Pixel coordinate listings
↓
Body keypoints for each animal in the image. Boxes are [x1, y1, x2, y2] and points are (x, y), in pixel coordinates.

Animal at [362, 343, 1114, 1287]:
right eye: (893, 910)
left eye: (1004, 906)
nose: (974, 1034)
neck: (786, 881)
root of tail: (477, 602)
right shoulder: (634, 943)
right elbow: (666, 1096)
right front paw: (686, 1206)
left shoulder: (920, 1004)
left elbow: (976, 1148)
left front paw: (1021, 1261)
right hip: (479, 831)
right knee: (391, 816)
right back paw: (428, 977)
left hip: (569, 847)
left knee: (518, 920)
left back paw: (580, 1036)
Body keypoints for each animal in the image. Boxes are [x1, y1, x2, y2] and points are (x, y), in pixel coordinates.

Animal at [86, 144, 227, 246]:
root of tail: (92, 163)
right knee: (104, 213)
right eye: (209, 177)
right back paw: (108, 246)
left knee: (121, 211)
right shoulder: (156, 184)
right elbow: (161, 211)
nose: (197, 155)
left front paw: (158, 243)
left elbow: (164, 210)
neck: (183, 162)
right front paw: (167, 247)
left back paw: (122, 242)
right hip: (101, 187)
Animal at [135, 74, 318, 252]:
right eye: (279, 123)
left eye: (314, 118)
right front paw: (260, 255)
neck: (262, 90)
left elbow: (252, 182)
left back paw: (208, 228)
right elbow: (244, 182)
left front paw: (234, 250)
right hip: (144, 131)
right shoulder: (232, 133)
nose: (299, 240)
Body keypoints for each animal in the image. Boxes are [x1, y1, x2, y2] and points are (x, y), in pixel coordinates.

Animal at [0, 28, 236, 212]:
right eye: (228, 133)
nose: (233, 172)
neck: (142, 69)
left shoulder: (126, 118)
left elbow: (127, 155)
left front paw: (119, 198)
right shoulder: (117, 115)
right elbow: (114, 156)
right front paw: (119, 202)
↑
* PROBLEM DETAILS *
Every line above that holds the word "shoulder" should be copied out.

* RESPONSE BELOW *
right shoulder: (634, 943)
left shoulder: (920, 1004)
right shoulder: (156, 184)
right shoulder: (232, 133)
left shoulder: (126, 118)
right shoulder: (117, 115)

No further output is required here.